I have not been able to find anything that states your drive is DL capable. Your option is to purchase a DL capable burner. Unless your motherboard supports SATA the CD/DVD DL drive you purchase will need to be an IDE/PATA type drive.


----------



## J4n3dt8nd79 (Oct 3, 2011)

Thank you for your replies.
For what it is worth I opened the dvd drive and looked at the labeling on the front of it. The labeling reads "hp lightscribe DVD multi recorder r dl dvd r-dl compact disc ReWritable Ultra Speed"
Does this shed any light on the matter?


----------



## C141 (Jun 7, 2011)

Yes, it should be a DL drive if it says so on the tray front. Neither of my drives indicate DL on the tray front. 
So, clarify what you mean exactly when you state it "won't recognize dvd+r dl discs." What burning software are you using? For software I'd recommend ImgBurn. Your drive is a bit old & may have seen considerable use in playing & burning & may be worn to the point it could still handle SL discs but not DL. Generally, one of the first thing to go is the DL disc capabilities. You could also have a drive that doesn't like the brand/type media you're using, although I've found that to be less of a problem now-a-days. It's worth a shot to try a different brand. I'd suggest Verbatim.
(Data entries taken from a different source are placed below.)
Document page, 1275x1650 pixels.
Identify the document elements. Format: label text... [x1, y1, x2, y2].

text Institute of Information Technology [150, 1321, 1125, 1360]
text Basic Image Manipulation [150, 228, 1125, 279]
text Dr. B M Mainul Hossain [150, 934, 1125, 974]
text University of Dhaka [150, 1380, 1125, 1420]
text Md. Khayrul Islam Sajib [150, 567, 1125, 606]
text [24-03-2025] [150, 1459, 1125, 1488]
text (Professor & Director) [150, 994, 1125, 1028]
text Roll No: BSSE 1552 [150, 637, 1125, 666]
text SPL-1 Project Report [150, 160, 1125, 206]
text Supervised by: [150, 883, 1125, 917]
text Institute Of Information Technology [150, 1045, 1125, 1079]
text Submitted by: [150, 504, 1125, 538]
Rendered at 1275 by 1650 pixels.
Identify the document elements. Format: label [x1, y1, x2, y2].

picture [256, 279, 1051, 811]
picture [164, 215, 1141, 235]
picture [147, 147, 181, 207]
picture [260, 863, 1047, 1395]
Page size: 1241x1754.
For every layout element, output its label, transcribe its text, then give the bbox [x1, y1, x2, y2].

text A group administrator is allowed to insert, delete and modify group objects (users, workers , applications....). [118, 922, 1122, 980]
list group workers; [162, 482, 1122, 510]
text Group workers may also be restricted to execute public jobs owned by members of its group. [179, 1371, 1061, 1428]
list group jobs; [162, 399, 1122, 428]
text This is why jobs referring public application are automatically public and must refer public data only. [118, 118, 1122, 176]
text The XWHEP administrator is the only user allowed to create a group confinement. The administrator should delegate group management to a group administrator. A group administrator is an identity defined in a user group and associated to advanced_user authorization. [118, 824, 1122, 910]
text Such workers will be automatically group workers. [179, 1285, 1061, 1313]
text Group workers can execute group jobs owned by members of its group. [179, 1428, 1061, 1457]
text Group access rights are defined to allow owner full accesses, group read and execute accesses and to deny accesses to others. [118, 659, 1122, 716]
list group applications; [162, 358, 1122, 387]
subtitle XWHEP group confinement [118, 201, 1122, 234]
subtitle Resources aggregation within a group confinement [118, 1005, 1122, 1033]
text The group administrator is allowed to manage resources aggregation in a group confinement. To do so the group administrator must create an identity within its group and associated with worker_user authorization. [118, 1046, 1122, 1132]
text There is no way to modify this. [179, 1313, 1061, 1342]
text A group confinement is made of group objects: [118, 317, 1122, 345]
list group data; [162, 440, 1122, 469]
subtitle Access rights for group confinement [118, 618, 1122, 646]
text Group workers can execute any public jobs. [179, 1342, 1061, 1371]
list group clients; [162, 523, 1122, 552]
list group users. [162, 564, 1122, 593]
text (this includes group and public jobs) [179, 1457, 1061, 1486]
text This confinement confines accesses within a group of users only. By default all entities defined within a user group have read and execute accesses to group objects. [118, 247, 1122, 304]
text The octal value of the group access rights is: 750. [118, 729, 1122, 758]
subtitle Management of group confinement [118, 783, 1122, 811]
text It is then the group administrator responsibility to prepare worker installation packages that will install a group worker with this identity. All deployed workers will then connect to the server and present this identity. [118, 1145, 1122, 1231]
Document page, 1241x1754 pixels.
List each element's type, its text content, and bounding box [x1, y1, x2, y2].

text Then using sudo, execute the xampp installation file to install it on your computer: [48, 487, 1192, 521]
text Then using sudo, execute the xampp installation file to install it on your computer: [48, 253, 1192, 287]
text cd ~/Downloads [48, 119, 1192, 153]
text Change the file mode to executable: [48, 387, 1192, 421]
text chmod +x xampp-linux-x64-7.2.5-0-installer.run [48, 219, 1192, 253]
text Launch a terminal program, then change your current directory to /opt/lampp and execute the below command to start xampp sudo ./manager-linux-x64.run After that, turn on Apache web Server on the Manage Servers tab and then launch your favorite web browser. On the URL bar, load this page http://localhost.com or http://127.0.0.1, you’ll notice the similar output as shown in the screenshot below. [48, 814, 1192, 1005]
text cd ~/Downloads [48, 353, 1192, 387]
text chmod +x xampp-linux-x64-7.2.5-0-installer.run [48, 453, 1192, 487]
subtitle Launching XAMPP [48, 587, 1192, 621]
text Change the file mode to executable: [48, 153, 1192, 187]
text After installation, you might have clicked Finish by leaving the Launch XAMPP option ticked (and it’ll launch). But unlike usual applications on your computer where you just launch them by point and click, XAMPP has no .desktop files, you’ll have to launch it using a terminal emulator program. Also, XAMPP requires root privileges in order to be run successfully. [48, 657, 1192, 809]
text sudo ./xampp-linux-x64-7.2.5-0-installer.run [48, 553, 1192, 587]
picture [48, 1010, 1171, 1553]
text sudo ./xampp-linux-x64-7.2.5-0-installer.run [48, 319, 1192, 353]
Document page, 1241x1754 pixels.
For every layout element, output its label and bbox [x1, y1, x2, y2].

ImgBurn: http://www.imgburn.com/index.php?act=download


----------



## Elvandil (Aug 1, 2003)

The CD/DVD Capabilities Viewer will tell you exactly what your drive can do, and what it can't.


----------



## C141 (Jun 7, 2011)

Elvandil

I've used that tool before, but nowhere does it say anything about DL capable. At least it doesn't on my DL Drive. Or am I missing something?? Wouldn't be the first time!


----------



## Elvandil (Aug 1, 2003)

If it's there, it's not in a form I understand. But it is definitely in VSO Inspector.


----------



## J4n3dt8nd79 (Oct 3, 2011)

I used Nero's InfoTool & Bustrace CD\DVD Capabilities Viewer to check the drive. 

InfoTool says "Read DVD-R DL : Yes, Read DVD+R DL : Yes, Read HD DVD-R DL : No, Read HD DVD-RW DL : No, Write DVD-R DL : Yes, Write DVD+R DL : Yes, Write HD DVD-RW DL : No."

CD\DVD Capabilities Viewer says it can read & write CD-R, CD-RW, DVD-R, DVD-RAM discs & read DVD-ROM discs.

It says nothing about DVD-R DL or DVD+R DL.
Speaking of which, what is the difference between DVD-R DL & DVD+R DL discs?
I think I will simply replace the dvd writer drive. Can anyone suggest a good drive?
For what it is worth, I am using Ashampoo Burning Studio 11 to burn dvds.
Thanks for your help!


----------